The only factor determining the output of my invention is the frequency of its input – not its voltage input. {In fact, voltage at the input may kill the production of transients if the source voltage is not limited to mere micro volts!} And the only factor determining the conversion of its output is the mass of its main motor coils and its rotor coils.
Frequency is potential energy. Wattage is kinetic energy. Wattage is what I pay for by way of what does it cost to run a circuit. Frequency costs me nothing yet will determine my circuit's outcome!
Transients are runaway surges which can overload a circuit, and destroy it, if left unchecked. Transients achieve this runaway condition due to their partial isolation from both the source voltage of a circuit and its load. Thus, a battery is so simple – by its design – that no isolation is possible and, thus, no surging transient can ever hamper its safe operation.

This partial isolation of a transient limits its load to a light condition and is never allowed to exceed this condition or else the transient would die.
This lightly loaded condition was described by Jim Murray concerning his Transforming Generator which, whenever shorted, created a runaway condition which could eventually destroy itself if he didn't immediately shut it off.
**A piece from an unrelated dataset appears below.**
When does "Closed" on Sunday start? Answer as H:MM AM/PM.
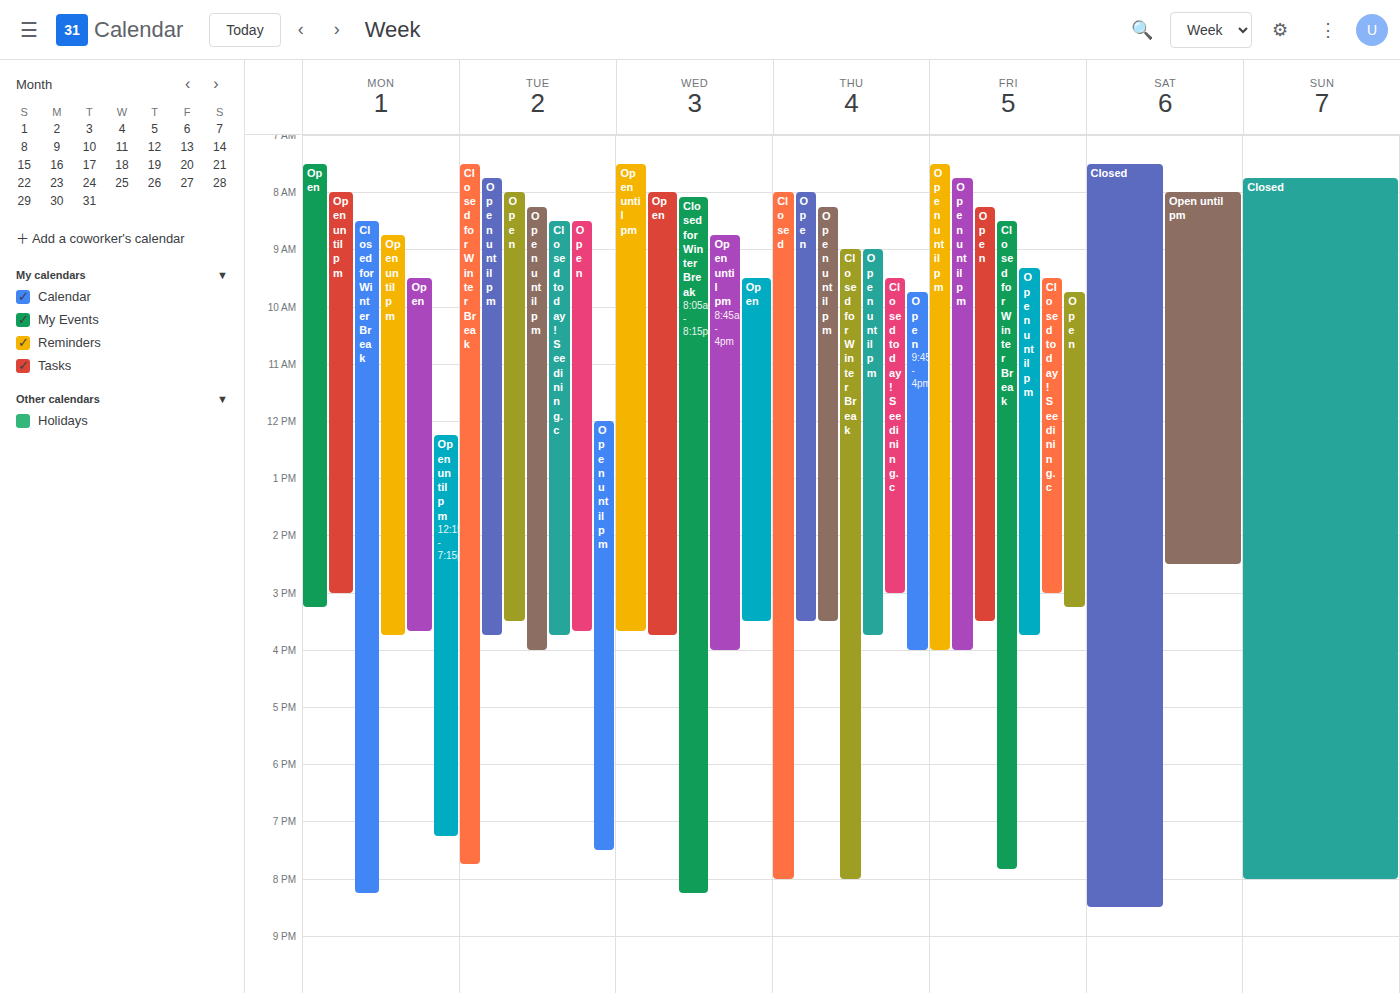
7:45 AM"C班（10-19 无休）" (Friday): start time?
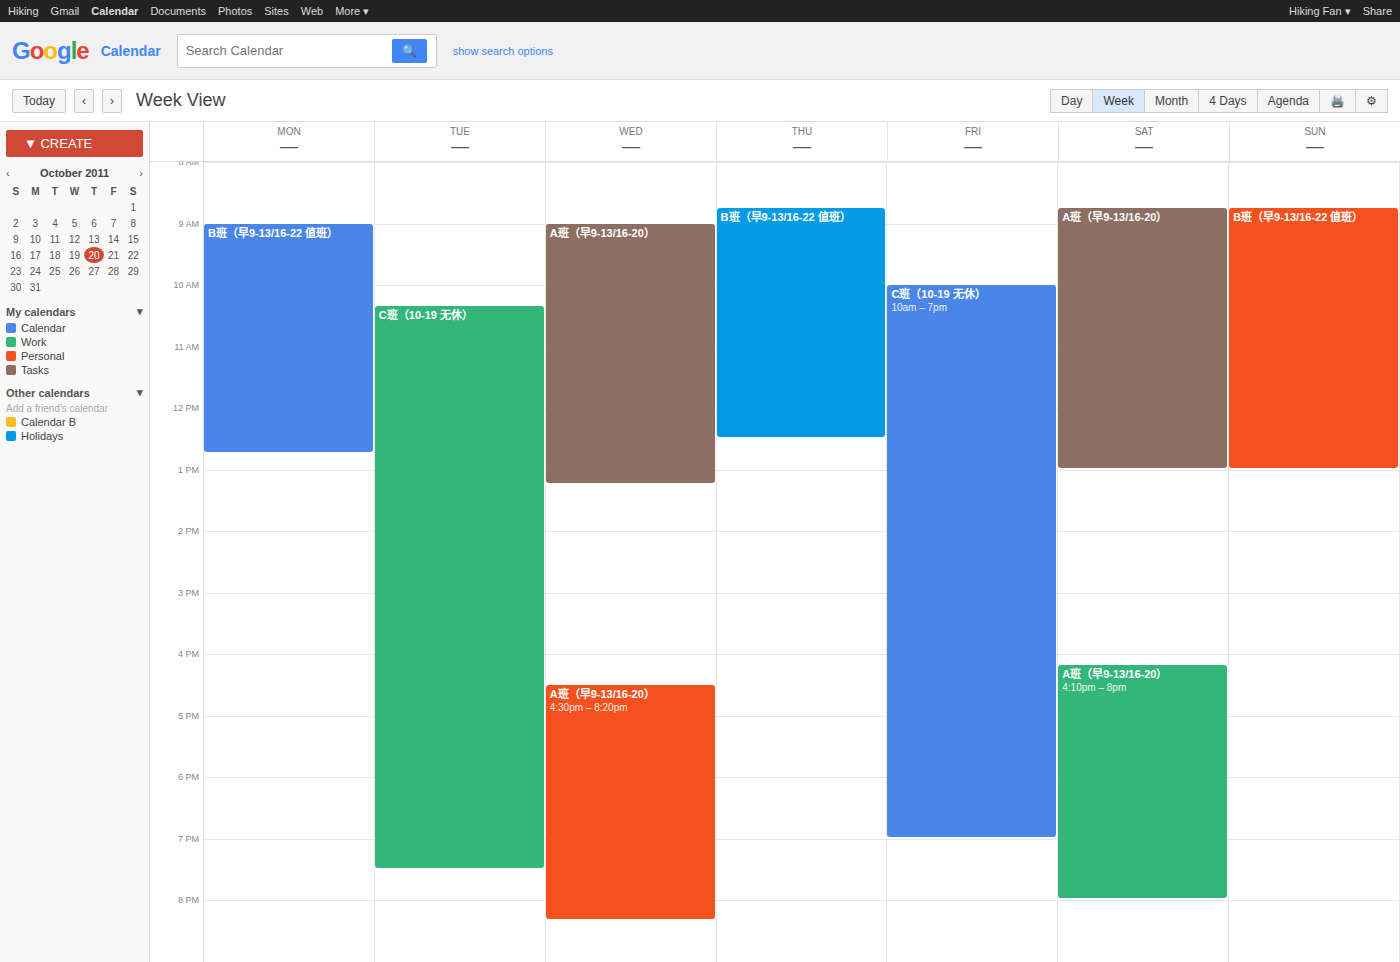
10:00 AMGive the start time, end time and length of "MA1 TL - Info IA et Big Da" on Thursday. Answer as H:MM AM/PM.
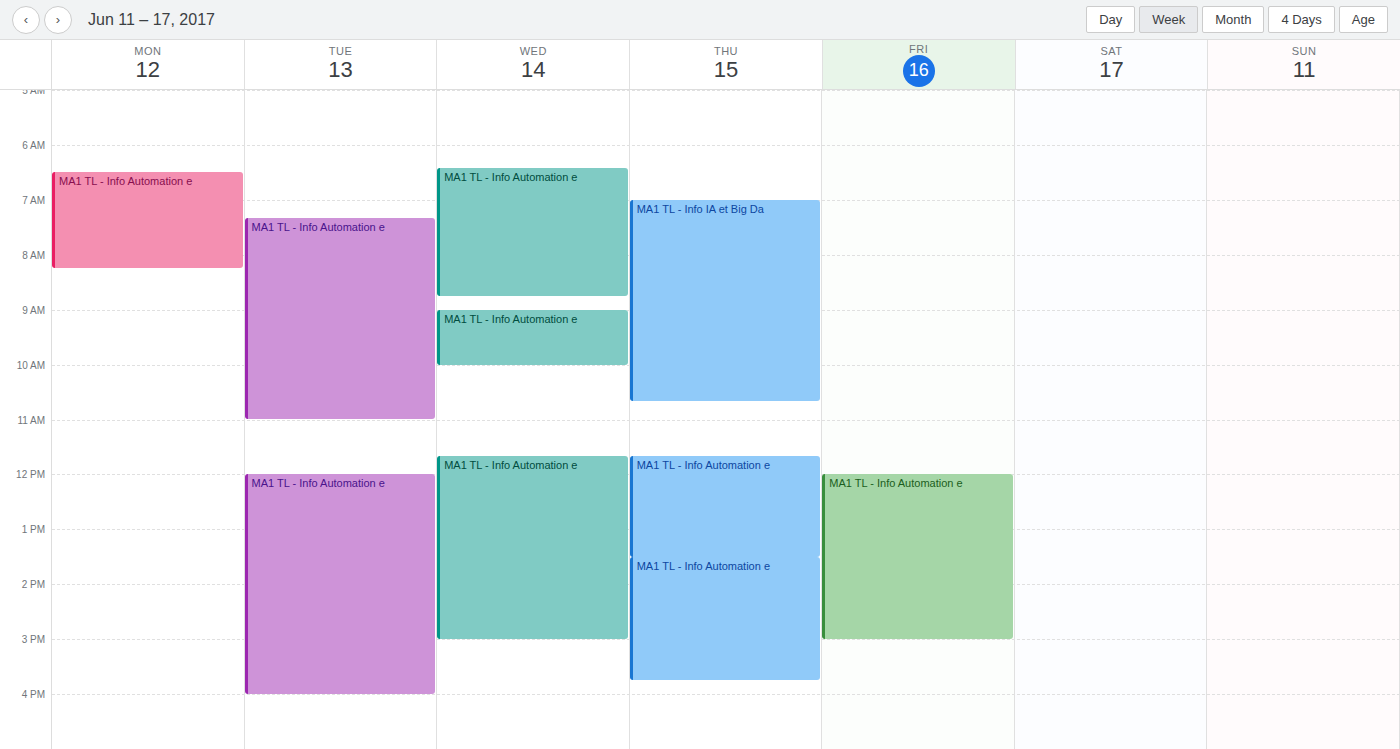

Unfortunately, Jim never got to patent his invention here in the United States due to a prior claim the United States Military had already made upon his invention prior to the late 1970s when Jim applied for a patent, here, in the U.S. So, he was forced to patent his device in Europe. But there's no money there for development (to speak of) by comparison to the funding which is available in the United States, so I am assuming that is why he turned his attention to other projects which might pay off and abandoned any further development of this device.
I control the production of transients to ensure their self-destructive nature does not take over the circuit, yet merely gives me overunity: more kinetic energy exiting the circuit than enters into it.

Transients increase their energy by raising their frequency. And the reactance of a circuit's coils and capacitors is directly related to its inherent frequency. If this frequency should become modified by a native transient, then no stable output is possible despite a non-varying input voltage and non-varying input frequency.

Transients were a severe problem on Edison's transmission line in New York city over a century ago when his power company was inaugurated. These transients were augmented by the lack of frequency in a D/C network.

Tesla's A/C transmission system was not in any sort of danger from transients since Tesla was using an A/C production of energy which already imposes a frequency of its own (60 Hz in America and 50 Hz in Europe) to help shut out transients from infecting its network. It's not totally immune to transients, but is a whole lot safer with less risk.
If we give personal pronouns (meaningless names) to every energy entity entering into the dielectric material separating the two plates of a capacitor, we will find that a unique set of individual entities exits the dielectric as do enter it.

To put this another way...
There is no proof to verify the identity of energy exiting the dielectric material of a capacitor has the same set of identities as that which entered into it.

This removes the limitation to assume that energy is atomic, or that energy is nameless, or that energy is a resolute entity fixed in time. Energy is as tenuous as the wind; yet, force is not.

If a manufacturing plant creates a product, they put a product code onto the bottom of that product along with a date of its manufacture to verify the unique identity of that product so that the customer can return it for repair or recall or refund should anything go wrong with it.

Well...

Energy is not atomic and energy is not eternal. It is synthesized from its constituent ingredients of the electromotive and magnetomotive forces within a context of time. This puts a time stamp onto energy as to when it is put together and whenever it is disassembled, for energy is a tenuous byproduct of eternal forces which have no time stamp or else they could not be eternal!